■ TASK OBJECTIVE:
Update the lines between the one holding "left elbow: (111, 169, -7)" and the one holding "right shoulder: (316, 165, -4)", inclusive, by replacing every "ankle" with "foot", and return only those lines with nothing else changed.

=== Begin Enclosure ===

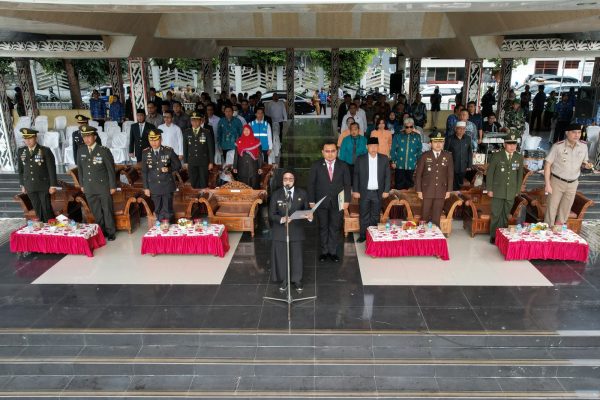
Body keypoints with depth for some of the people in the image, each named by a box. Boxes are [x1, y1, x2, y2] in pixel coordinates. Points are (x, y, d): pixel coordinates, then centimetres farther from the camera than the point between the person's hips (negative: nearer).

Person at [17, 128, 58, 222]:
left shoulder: (45, 151, -8)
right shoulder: (20, 151, 5)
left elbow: (51, 169, -8)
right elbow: (20, 169, 13)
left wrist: (53, 185, -10)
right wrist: (22, 185, 13)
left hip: (43, 186, -4)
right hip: (30, 186, 4)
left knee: (47, 209, 1)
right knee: (37, 209, 9)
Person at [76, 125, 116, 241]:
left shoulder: (104, 150, -10)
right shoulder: (81, 151, 3)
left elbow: (111, 169, -7)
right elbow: (80, 169, 12)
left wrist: (113, 186, -6)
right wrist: (82, 185, 11)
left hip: (103, 187, -4)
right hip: (89, 188, 4)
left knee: (107, 210, 6)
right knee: (96, 212, 12)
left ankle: (110, 232, 20)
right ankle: (101, 231, 26)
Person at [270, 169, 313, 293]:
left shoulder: (302, 193, -3)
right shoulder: (276, 194, -5)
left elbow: (307, 210, -1)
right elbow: (271, 214, -7)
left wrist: (310, 216, -25)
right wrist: (281, 219, -26)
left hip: (296, 230, 0)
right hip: (280, 231, 0)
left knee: (297, 256, 11)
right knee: (281, 256, 11)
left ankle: (297, 280, 30)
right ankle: (284, 280, 31)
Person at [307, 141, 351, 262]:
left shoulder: (343, 166, -1)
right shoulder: (316, 165, -4)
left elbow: (347, 184, 2)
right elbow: (311, 184, -2)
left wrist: (346, 200, -3)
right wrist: (311, 201, -5)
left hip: (337, 202, 1)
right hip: (321, 202, 0)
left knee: (335, 227, 8)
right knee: (323, 227, 10)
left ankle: (333, 251, 20)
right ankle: (324, 251, 22)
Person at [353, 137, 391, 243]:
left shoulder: (384, 159, 1)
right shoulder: (360, 159, -2)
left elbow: (387, 176, 3)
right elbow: (356, 176, 1)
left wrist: (386, 190, -2)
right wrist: (355, 191, -4)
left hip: (378, 193, 1)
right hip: (364, 192, -1)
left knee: (375, 216, 9)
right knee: (364, 215, 6)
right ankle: (363, 235, 15)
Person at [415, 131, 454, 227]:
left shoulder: (448, 156, 4)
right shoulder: (425, 156, -1)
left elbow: (450, 174, 6)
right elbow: (418, 174, 0)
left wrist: (449, 190, 2)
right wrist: (419, 190, -4)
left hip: (441, 191, 1)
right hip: (427, 191, -1)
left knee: (436, 217, 5)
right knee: (425, 216, 3)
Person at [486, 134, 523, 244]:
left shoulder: (519, 158, 6)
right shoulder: (497, 156, -3)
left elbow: (520, 175, 12)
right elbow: (489, 173, -1)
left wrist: (517, 190, 8)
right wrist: (489, 189, -4)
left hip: (511, 192, 3)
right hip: (498, 191, -2)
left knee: (506, 215, 9)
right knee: (496, 214, 0)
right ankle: (493, 236, 10)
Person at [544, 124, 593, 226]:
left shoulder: (584, 146, -2)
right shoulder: (558, 146, -16)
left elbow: (584, 162, 12)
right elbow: (547, 164, -13)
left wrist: (587, 165, -14)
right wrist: (547, 184, -17)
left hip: (573, 184, 4)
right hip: (557, 182, -4)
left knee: (565, 210, 15)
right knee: (551, 208, 2)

=== End Enclosure ===

■ WRITTEN SOLUTION:
left elbow: (111, 169, -7)
right elbow: (80, 169, 12)
left wrist: (113, 186, -6)
right wrist: (82, 185, 11)
left hip: (103, 187, -4)
right hip: (89, 188, 4)
left knee: (107, 210, 6)
right knee: (96, 212, 12)
left foot: (110, 232, 20)
right foot: (101, 231, 26)
Person at [270, 169, 313, 293]:
left shoulder: (302, 193, -3)
right shoulder: (276, 194, -5)
left elbow: (307, 210, -1)
right elbow: (271, 214, -7)
left wrist: (310, 216, -25)
right wrist: (281, 219, -26)
left hip: (296, 230, 0)
right hip: (280, 231, 0)
left knee: (297, 256, 11)
right knee: (281, 256, 11)
left foot: (297, 280, 30)
right foot: (284, 280, 31)
Person at [307, 141, 351, 262]:
left shoulder: (343, 166, -1)
right shoulder: (316, 165, -4)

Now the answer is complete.